Those of us in St. Louis are currently wrestling with the death of a 13-month-old boy. He went missing yesterday, and his body was found, unclothed, in a nearby cemetery. With the crime scene a couple miles from our home, I watched 3 helicopters as I held my children, including my own 13-month-old. The mother has been arrested, and a community in shock awaits further details.
Last week, the Penn State scandal dominated the headlines. A highly regarded defensive coordinator is alleged to have abused numerous boys over the course of years, even using his own charity for access. He maintains his innocence, but admits showering with boys and "horsing around."
Children are among society's most vulnerable, which is why they can be so easily abused. Child abuse takes on many forms in our current culture as children are degraded, forgotten, and ignored. Much could be written on actual child abuse – physical, verbal, and sexual.
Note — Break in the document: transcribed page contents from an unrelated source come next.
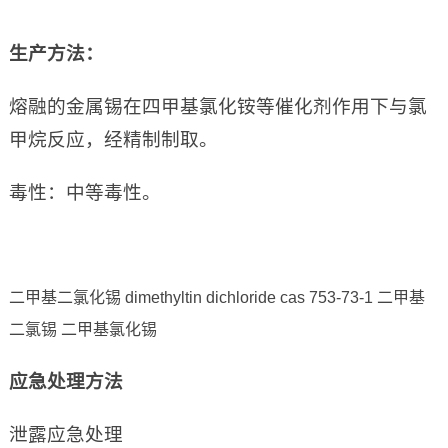
生产方法：
熔融的金属锡在四甲基氯化铵等催化剂作用下与氯
甲烷反应，经精制制取。
毒性：中等毒性。
二甲基二氯化锡 dimethyltin dichloride cas 753-73-1 二甲基
二氯锡 二甲基氯化锡
应急处理方法
泄露应急处理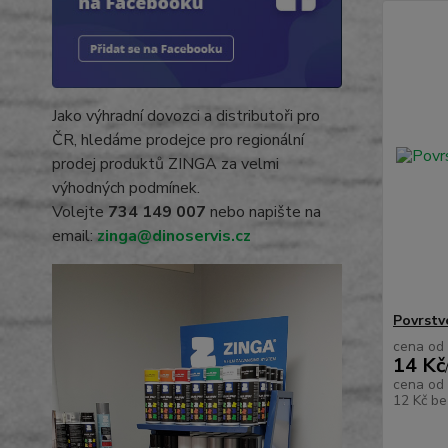
Jako výhradní dovozci a distributoři pro
ČR, hledáme prodejce pro regionální
prodej produktů ZINGA za velmi
výhodných podmínek.
Volejte
734 149 007
nebo napište na
email:
zinga@dinoservis.cz
Povrstv
cena od
14 Kč
cena od
12 Kč
be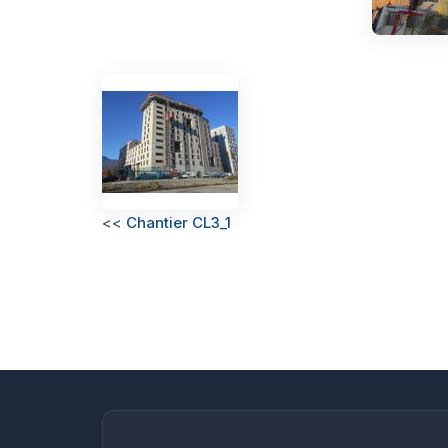
<<
Chantier CL3_1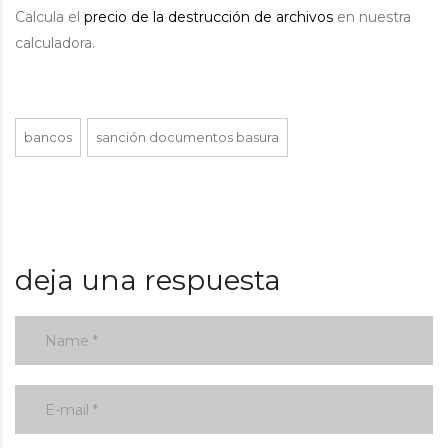
Calcula el
precio de la destrucción de archivos
en nuestra
calculadora.
bancos
sanción documentos basura
deja una respuesta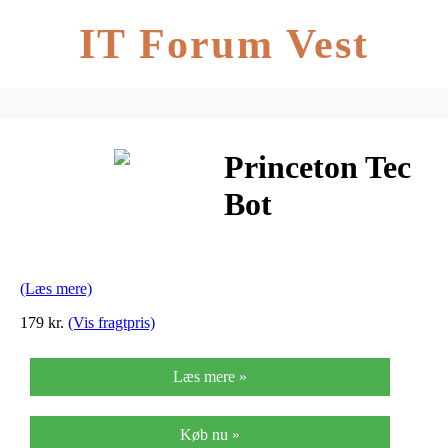
IT Forum Vest
Princeton Tec
Bot
Purple/Pink
(Læs mere)
179 kr.
(Vis fragtpris)
Læs mere »
Køb nu »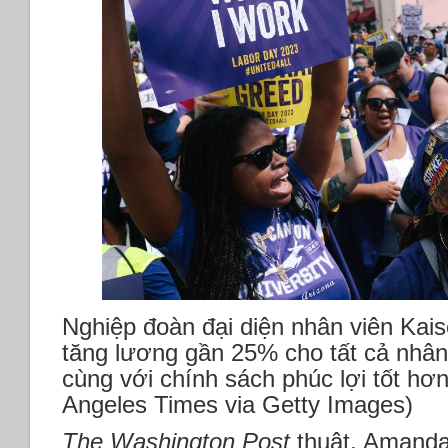
Nghiệp đoàn đại diện nhân viên Kai
tăng lương gần 25% cho tất cả nhân
cùng với chính sách phúc lợi tốt hơ
Angeles Times via Getty Images)
The Washington Post
thuật, Amanda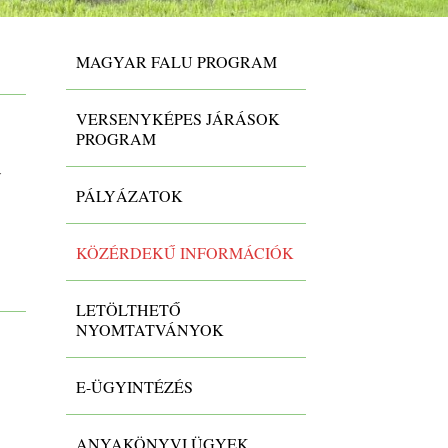
MAGYAR FALU PROGRAM
VERSENYKÉPES JÁRÁSOK
PROGRAM
v
PÁLYÁZATOK
KÖZÉRDEKŰ INFORMÁCIÓK
LETÖLTHETŐ
NYOMTATVÁNYOK
E-ÜGYINTÉZÉS
ANYAKÖNYVI ÜGYEK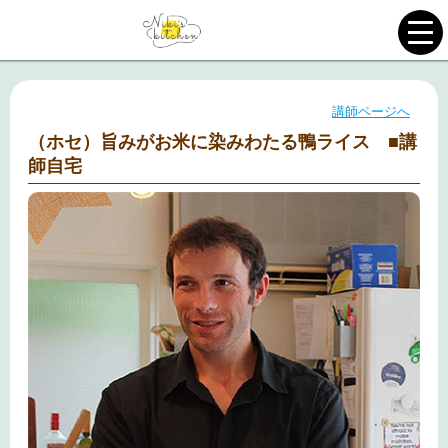
講師ページへ
（ホセ）旨みがお米に染みわたる鴨ライス ■講
師自宅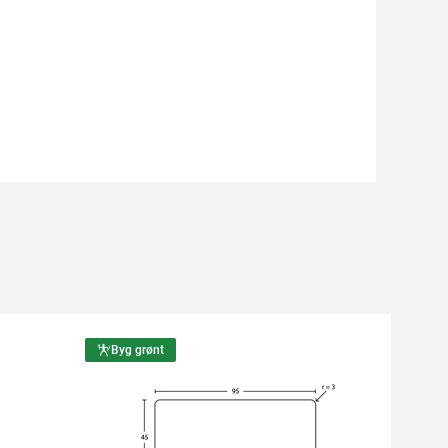
Byg grønt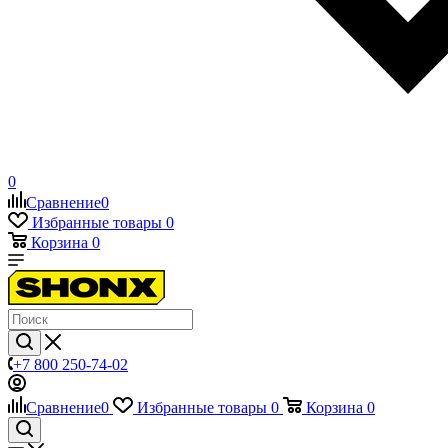
0
Сравнение
0
Избранные товары
0
Корзина
0
+7 800 250-74-02
Сравнение
0
Избранные товары
0
Корзина
0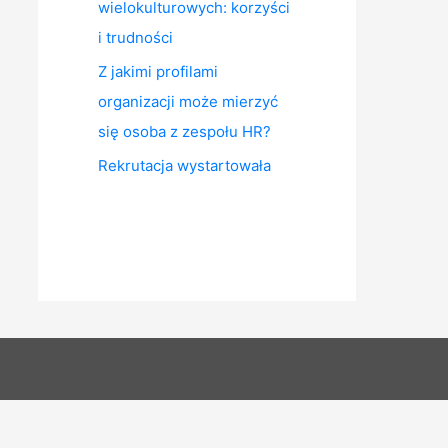
wielokulturowych: korzyści
i trudności
Z jakimi profilami
organizacji może mierzyć
się osoba z zespołu HR?
Rekrutacja wystartowała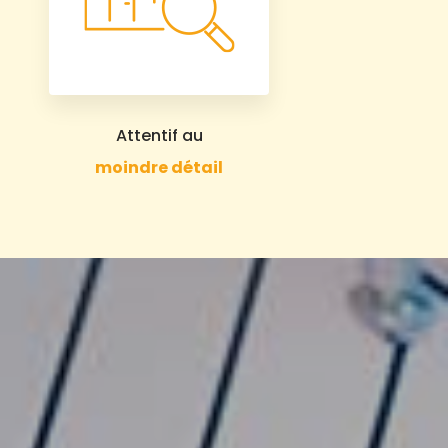
Attentif au
moindre détail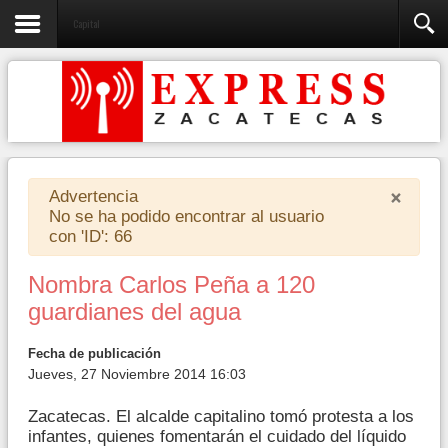
Capital
×
Advertencia
No se ha podido encontrar al usuario
con 'ID': 66
Nombra Carlos Peña a 120
guardianes del agua
Fecha de publicación
Jueves, 27 Noviembre 2014 16:03
Zacatecas. El alcalde capitalino tomó protesta a los
infantes, quienes fomentarán el cuidado del líquido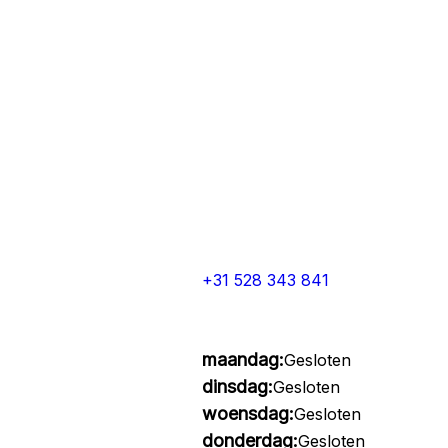
+31 528 343 841
maandag:
Gesloten
dinsdag:
Gesloten
woensdag:
Gesloten
donderdag:
Gesloten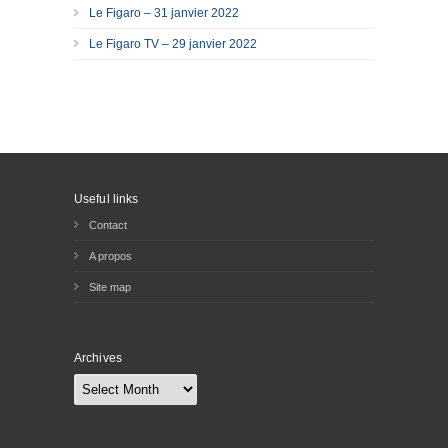
Le Figaro – 31 janvier 2022
Le Figaro TV – 29 janvier 2022
Useful links
Contact
A propos
Site map
Archives
Archives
But I’d like to focus on some more subtle forms. And I’m afraid that such forms have become common in our current culture.
Children are born and then forgotten. Some adults are so engrossed in their careers or personal hobbies that they abuse their kids by neglect. I’m not talking gross negligence like withholding food or shelter. There are laws that punish that kind of abuse. This kind of neglect does not carry a legal consequence.
Many parents balk when they realize the sacrifices necessary for children. They rely on baby sitters, not only to watch their kids, but to raise them. Nannies, daycare, TV, and video games become “outs.” They never eat dinner together. When evening comes there is no help with homework or inquisition about the day. Only the flicker of television light in every room, as each individual retreats to their own space. This kind of abuse denies sacrificial love, and ensures that the parents can go on living pre-child lives. Children become nuisances instead of people.
Children are born and then idolized. Many parents have kids and then live out their idolatrous desires through them. Such parents are too weak or lazy to discipline or they are philosophically opposed to hard boundaries. Such children are pampered and coddled. When children are idolized, they are believed to be innocent. “How could Johnny ever do anything wrong? I’m sure he didn’t mean to.” (They should read Psalm 51:5). In these households the children rule, not the parents (They should read the fourth commandment).
Another sign of this particular abuse is parents who find meaning and status in their child’s achievements. (Remember the dad screaming during the whole game from the bleachers?) Essentially, they live out their desires through the child. David Brook’s book On Paradise Drive describes “the professionalization of childhood.” Tim Keller comments on Brooks’ observations: “From the earliest years, an alliance of parents and schools creates a pressure cooker of competition, designed to produce students who excel in everything. Brooks calls this a “massive organic apparatus, a mighty Achievatron.” The family is no longer a haven in a heartless world . . . Instead, the family has become the nursery where the craving for success is first cultivated.”
Children are not born at all. I’m not referring to abortion. That’s another article. I’m referring to the delay if not refusal to have children. What was once 2.5 children is now less than 2. One or two children is more manageable, fiscally responsible, and convenient.
I want to be very careful here. I am not advocating irresponsibility when it comes to child-bearing. And this not an indictment against couples with no children. There are factors to be considered. Yet there must be careful reflection when people say, “I don’t want to bring a child into this dangerous world.” Is fear the determining factor? “We want to wait until we’re at a good place financially.” Is money the determining factor? “We want to spend time doing what we want to do before having kids.” I am for this, but I have also seen couples married for ten years, and spending inordinate amounts of money on themselves.
In a culture of power, success, and individualism, children are often seen as liabilities and annoyances. When children are abused, especially in subtle ways, our world grows darker. Along with the handicapped, the poor, immigrants, and widows, children are given special attention in Scripture, even though they may not have it in the world. Jesus picked up a child and declared that the characteristics of children will be found in the kingdom of heaven (Matt. 18:3,4). Scripture consistently refers to us as children (Jn. 1:12; Eph. 5;1). The world always overlooks, abandons, and abuses the lowest and weakest. But Jesus calls them “blessed” and residents of the Kingdom of God (Matt. 5:3).
Children cause us to sacrifice. They demand an excess of patience. Their cumbersome mobility cause us to slow down. Their constant need shows us their complete dependence on us. The frailty of their lives, their tantrums and outbursts, all show us the depth of meaning inherent in the word mercy. Such things belong to the Kingdom of God.